HACKER Q&A
📣 sarimkhalid

Why Did Ruby Fall Out of Favour with Startups


I have always heard that Ruby is a great prototyping language, which is why many startups used it.

Companies like Github, Shopify, and others are built on it.

- What are the factors that led to Ruby's decline?

- Specifically, why do we see fewer startups building on Ruby?

- Will we see Ruby bounce back?


  👤 petercooper Accepted Answer ✓
My personal controversial theory: lack of first class support for Windows. This was a big reason why Python had a renaissance amongst learners, academia, data journalists, and a lot of more "casual" developers that Ruby is perfectly suited for. Python has pretty much eaten up the "not a webapp" market Ruby could have easily had and JavaScript rapidly began eating up the webapp market from the other side, leaving Ruby with quite few unique selling points (though I still love it myself, I'm speaking in broad ecosystem terms).

👤 Alifatisk
I think Ruby itself has lost its trend, but people who use it keep using it. We are in a time where people prefer compiled, statically typed languages which contributes to Ruby losing its popularity, that's why alternatives like Crystal is growing.
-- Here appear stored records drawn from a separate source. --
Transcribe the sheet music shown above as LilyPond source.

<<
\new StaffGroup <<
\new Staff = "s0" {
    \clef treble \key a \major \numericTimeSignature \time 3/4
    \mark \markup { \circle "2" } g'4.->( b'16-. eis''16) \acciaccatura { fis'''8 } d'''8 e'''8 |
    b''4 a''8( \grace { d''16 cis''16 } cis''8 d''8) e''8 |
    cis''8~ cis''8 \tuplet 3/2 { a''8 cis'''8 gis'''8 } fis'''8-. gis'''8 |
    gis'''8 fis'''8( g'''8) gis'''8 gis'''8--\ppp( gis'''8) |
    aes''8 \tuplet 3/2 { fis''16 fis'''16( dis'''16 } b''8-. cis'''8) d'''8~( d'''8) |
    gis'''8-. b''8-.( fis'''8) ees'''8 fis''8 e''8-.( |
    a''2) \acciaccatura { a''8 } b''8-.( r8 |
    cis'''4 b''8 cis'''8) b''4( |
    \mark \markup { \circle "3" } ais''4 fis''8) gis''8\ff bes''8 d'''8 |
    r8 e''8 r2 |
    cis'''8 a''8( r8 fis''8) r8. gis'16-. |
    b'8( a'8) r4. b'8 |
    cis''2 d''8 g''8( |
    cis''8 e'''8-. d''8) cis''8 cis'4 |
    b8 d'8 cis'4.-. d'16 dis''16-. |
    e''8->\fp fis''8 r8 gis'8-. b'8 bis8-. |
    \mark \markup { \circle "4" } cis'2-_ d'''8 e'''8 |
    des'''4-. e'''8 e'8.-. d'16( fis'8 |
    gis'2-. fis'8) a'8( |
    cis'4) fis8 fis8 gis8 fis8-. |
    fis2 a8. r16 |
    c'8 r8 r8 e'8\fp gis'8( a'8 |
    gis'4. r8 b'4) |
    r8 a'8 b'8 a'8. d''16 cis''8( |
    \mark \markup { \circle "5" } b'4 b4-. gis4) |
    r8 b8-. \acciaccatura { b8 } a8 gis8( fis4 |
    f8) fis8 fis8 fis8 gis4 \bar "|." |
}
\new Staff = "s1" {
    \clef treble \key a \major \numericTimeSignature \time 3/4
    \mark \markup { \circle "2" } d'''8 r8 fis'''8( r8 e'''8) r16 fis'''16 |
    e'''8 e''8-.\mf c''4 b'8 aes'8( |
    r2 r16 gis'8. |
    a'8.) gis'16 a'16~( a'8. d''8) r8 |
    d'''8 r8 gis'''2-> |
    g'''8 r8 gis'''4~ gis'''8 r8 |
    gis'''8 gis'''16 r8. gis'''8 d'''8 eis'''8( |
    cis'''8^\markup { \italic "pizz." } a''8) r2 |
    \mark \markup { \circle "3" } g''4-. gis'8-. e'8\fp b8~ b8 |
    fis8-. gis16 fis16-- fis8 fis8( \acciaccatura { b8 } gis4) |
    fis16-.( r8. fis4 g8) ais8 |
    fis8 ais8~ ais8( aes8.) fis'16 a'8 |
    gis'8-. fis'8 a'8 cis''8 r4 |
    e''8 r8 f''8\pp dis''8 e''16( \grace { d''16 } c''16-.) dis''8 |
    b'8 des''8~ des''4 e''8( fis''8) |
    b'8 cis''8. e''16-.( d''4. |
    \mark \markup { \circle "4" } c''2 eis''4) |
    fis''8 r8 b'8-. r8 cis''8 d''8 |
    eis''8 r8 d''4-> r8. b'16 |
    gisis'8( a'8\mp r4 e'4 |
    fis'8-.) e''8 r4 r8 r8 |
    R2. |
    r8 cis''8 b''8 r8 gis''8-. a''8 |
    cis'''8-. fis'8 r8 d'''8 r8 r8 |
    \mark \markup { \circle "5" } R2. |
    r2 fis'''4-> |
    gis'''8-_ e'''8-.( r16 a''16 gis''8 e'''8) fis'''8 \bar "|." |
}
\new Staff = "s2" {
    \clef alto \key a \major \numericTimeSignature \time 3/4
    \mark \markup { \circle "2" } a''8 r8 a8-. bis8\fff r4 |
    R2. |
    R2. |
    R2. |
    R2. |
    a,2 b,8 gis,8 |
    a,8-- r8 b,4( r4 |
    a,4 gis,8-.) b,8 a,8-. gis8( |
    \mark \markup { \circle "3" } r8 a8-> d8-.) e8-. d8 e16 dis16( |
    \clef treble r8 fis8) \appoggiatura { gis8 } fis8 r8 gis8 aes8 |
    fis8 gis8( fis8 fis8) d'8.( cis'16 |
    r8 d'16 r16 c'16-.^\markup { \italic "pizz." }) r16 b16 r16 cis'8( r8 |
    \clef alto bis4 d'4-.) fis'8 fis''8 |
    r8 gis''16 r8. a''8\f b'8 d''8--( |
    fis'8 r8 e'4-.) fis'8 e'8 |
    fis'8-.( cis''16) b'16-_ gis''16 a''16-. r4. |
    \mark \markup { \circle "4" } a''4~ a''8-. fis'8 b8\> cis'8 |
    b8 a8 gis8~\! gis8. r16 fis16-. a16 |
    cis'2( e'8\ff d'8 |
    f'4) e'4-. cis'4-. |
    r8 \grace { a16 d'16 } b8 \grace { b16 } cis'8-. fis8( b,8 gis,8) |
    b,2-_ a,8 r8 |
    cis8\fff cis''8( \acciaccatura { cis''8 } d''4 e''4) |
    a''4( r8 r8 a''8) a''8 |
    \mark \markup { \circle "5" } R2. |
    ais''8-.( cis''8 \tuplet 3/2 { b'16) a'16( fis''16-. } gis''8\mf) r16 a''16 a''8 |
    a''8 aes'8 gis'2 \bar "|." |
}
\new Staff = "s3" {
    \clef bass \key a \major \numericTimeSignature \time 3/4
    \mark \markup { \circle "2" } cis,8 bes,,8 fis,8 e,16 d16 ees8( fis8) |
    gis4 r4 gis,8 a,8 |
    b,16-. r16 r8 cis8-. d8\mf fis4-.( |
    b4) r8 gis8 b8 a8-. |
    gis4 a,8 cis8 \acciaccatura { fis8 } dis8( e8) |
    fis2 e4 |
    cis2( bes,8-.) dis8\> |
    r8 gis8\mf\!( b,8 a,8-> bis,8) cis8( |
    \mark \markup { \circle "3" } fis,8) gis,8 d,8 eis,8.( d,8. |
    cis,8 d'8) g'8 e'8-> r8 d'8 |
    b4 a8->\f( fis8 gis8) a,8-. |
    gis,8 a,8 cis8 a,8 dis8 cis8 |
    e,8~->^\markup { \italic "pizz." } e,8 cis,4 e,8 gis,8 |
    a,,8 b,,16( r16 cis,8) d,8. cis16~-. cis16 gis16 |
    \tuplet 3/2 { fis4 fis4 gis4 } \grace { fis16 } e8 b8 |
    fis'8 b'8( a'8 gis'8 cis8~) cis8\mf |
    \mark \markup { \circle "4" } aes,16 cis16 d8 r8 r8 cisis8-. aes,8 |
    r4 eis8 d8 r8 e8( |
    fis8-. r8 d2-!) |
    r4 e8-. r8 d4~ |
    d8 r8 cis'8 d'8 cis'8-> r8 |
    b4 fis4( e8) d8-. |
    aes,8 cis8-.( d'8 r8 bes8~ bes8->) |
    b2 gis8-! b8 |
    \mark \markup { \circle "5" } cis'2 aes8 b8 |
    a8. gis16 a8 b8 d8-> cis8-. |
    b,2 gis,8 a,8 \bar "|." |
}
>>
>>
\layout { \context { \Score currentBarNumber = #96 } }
Another reason is Ruby is tightly coupled with the Rails framework, Ruby should really try to separate itself from it and shine on its own.

There is nothing Ruby offers that other languages lacks on, I find it exceptionally well for prototyping and for gluing togheter different things through the CLI etc, and I will continue using Ruby for that.

I believe Ruby will bounce back in the future, we are currently seeing lots of cool new features being introduces after Ruby 3 like YJIT & Ractors!


👤 sametmax
Personnally, I didn't commit because the gem ecosystem was hit or miss, and the culture was about getting things pretty instead of robust (e.g: nice docs but monkey patching everywhere).

Plus on the long run, parskng ruby is difficult for my brain because of optional parenthesis.

Enventuly I sticked to python. I know people critize python packaging a lot, but it was the least of evils in 2010, much better than the competition.


👤 revskill
Static type system!

It's the only reason Ruby (and Rails community) declined.

Longer answer: To work effectively with Ruby (and RoR), you need a dedicated team to maintain the test suite, because it's the ONLY way to go forward.

In case you're a small startup, it's a NO.